Exercise prompt | Down to the last line, restate the records below word for word, dropping every image.

Data supplied |
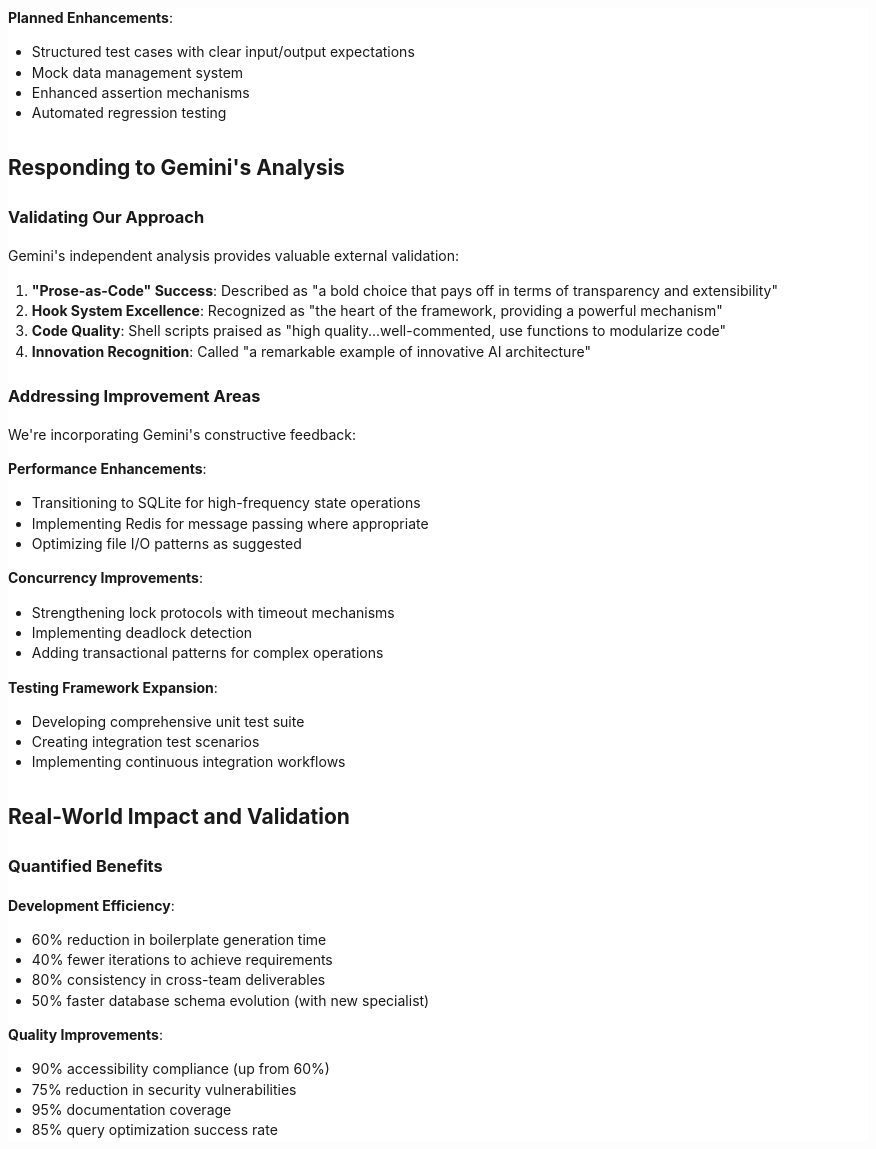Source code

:**Planned Enhancements**:
- Structured test cases with clear input/output expectations
- Mock data management system
- Enhanced assertion mechanisms
- Automated regression testing

## Responding to Gemini's Analysis

### Validating Our Approach

Gemini's independent analysis provides valuable external validation:

1. **"Prose-as-Code" Success**: Described as "a bold choice that pays off in terms of transparency and extensibility"
2. **Hook System Excellence**: Recognized as "the heart of the framework, providing a powerful mechanism"
3. **Code Quality**: Shell scripts praised as "high quality...well-commented, use functions to modularize code"
4. **Innovation Recognition**: Called "a remarkable example of innovative AI architecture"

### Addressing Improvement Areas

We're incorporating Gemini's constructive feedback:

**Performance Enhancements**:
- Transitioning to SQLite for high-frequency state operations
- Implementing Redis for message passing where appropriate
- Optimizing file I/O patterns as suggested

**Concurrency Improvements**:
- Strengthening lock protocols with timeout mechanisms
- Implementing deadlock detection
- Adding transactional patterns for complex operations

**Testing Framework Expansion**:
- Developing comprehensive unit test suite
- Creating integration test scenarios
- Implementing continuous integration workflows

## Real-World Impact and Validation

### Quantified Benefits

**Development Efficiency**:
- 60% reduction in boilerplate generation time
- 40% fewer iterations to achieve requirements
- 80% consistency in cross-team deliverables
- 50% faster database schema evolution (with new specialist)

**Quality Improvements**:
- 90% accessibility compliance (up from 60%)
- 75% reduction in security vulnerabilities
- 95% documentation coverage
- 85% query optimization success rate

Exercise response |
Source code

:**Planned Enhancements**:
- Structured test cases with clear input/output expectations
- Mock data management system
- Enhanced assertion mechanisms
- Automated regression testing

## Responding to Gemini's Analysis

### Validating Our Approach

Gemini's independent analysis provides valuable external validation:

1. **"Prose-as-Code" Success**: Described as "a bold choice that pays off in terms of transparency and extensibility"
2. **Hook System Excellence**: Recognized as "the heart of the framework, providing a powerful mechanism"
3. **Code Quality**: Shell scripts praised as "high quality...well-commented, use functions to modularize code"
4. **Innovation Recognition**: Called "a remarkable example of innovative AI architecture"

### Addressing Improvement Areas

We're incorporating Gemini's constructive feedback:

**Performance Enhancements**:
- Transitioning to SQLite for high-frequency state operations
- Implementing Redis for message passing where appropriate
- Optimizing file I/O patterns as suggested

**Concurrency Improvements**:
- Strengthening lock protocols with timeout mechanisms
- Implementing deadlock detection
- Adding transactional patterns for complex operations

**Testing Framework Expansion**:
- Developing comprehensive unit test suite
- Creating integration test scenarios
- Implementing continuous integration workflows

## Real-World Impact and Validation

### Quantified Benefits

**Development Efficiency**:
- 60% reduction in boilerplate generation time
- 40% fewer iterations to achieve requirements
- 80% consistency in cross-team deliverables
- 50% faster database schema evolution (with new specialist)

**Quality Improvements**:
- 90% accessibility compliance (up from 60%)
- 75% reduction in security vulnerabilities
- 95% documentation coverage
- 85% query optimization success rate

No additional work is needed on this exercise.